The scale and availability of digital text on the internet has drastically increased over the past decade. Online enterprises often apply text data analysis to understand this information to improve their services and products. But text data analysis is an iterative and non-linear process involving numerous steps; data preparation, feature extraction, visualization, and model building, to name a few. To streamline this, we’re building Leam, a system that treats text analysis as a single continuum by combining the advantages of computational notebooks, spreadsheets, and visualization tools.
Through interactive workflows and visualizations, Leam provides an integrated experience that facilitates accessible, rapid text data analysis. Our vision towards developing Leam will be presented at the Conference on Innovative Data Systems Research (CIDR) 2021. In this blog post, we’ll explore current challenges facing text analysis, how Leam works, and potential enhancements for this system. The following figure shows an example of user interaction in Leam.

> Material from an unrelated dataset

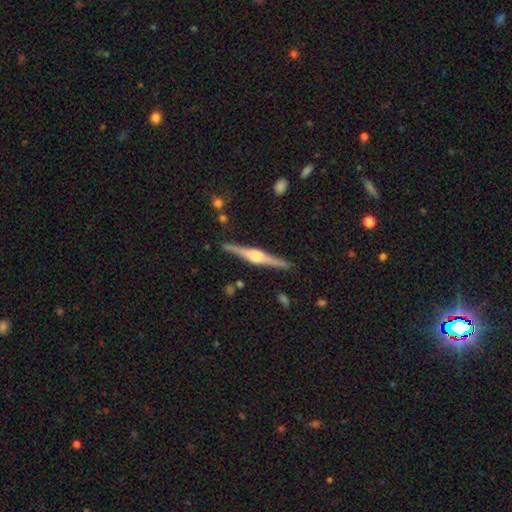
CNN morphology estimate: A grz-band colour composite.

Motivation and Usage Example
The rapid rise of e-commerce in the last few years has made the internet our main platform for everyday activities such as shopping, dating, travel booking, and job searching. And this exponential growth shows no signs of slowing down: Global e-commerce sales are projected to reach six trillion dollars by 2023 — almost a 50% increase over the current market value.
This digital transformation has contributed to the proliferation of user-generated text (e.g., reviews, Q&As, discussions), which often contains valuable insights. Researchers at Megagon Labs explore text analysis problems such as question understanding, text summarization, opinion mining, to help enterprises extract value from such unstructured text. Therefore, our vision is to develop a system to facilitate workflows for solving these problems and provide a seamless text analysis experience for practitioners.
Text data analysis involves multiple steps. Analysts must prepare raw data (direct manipulation) and implement workflows (writing code). They also have to explore and analyze the resulting information and features (visualization). Therefore, we characterize the text data analysis process more formally as visual interactive text analysis (VITA). The following usage scenario captures a typical VITA workflow:
Let’s assume Cathy, a data scientist in the e-commerce department of a retail business, has been tasked to analyze customer reviews of products purchased from their website. Cathy would like to capture the underlying topics by performing topic modeling and clustering to characterize the review corpus better. Figure 2 captures the use-case which involves — preprocessing the data (clean), creating feature vectors from the text reviews (featurize), creating topic vectors from the corpus (topic modeling), clustering reviews into topics (cluster assignment), and finally, visualizing the clusters by projecting the topics vectors to lower dimensions (2D) using feature transformation techniques such as PCA (visualize). We refer to this example in subsequent discussions.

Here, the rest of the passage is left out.